▶ **Collected data**:
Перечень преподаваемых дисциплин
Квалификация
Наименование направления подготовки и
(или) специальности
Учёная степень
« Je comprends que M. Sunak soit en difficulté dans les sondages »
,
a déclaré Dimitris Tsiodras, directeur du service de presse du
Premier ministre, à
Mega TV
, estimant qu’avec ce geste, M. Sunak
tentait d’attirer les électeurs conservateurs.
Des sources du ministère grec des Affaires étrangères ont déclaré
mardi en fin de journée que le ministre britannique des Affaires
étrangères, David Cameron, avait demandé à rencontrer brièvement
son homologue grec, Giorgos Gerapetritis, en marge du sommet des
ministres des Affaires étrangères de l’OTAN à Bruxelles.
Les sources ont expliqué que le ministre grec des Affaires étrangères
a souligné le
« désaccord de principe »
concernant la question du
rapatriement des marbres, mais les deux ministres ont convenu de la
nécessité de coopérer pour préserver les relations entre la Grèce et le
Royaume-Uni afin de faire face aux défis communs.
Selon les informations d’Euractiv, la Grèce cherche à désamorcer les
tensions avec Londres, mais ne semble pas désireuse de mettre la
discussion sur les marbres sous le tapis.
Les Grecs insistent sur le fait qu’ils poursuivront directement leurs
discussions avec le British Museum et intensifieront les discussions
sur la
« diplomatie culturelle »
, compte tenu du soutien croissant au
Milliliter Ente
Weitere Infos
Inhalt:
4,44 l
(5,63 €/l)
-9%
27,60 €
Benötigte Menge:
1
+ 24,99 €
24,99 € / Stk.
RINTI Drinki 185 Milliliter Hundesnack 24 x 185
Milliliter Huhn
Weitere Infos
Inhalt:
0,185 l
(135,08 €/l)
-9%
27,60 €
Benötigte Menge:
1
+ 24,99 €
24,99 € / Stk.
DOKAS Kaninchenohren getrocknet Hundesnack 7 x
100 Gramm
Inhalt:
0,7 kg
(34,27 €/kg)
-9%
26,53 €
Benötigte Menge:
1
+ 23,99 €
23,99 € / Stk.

▶ **Task goal**: If a line in the records includes "mais", it counts toward the total; report that total by itself.

▶ **Exercise result**: 2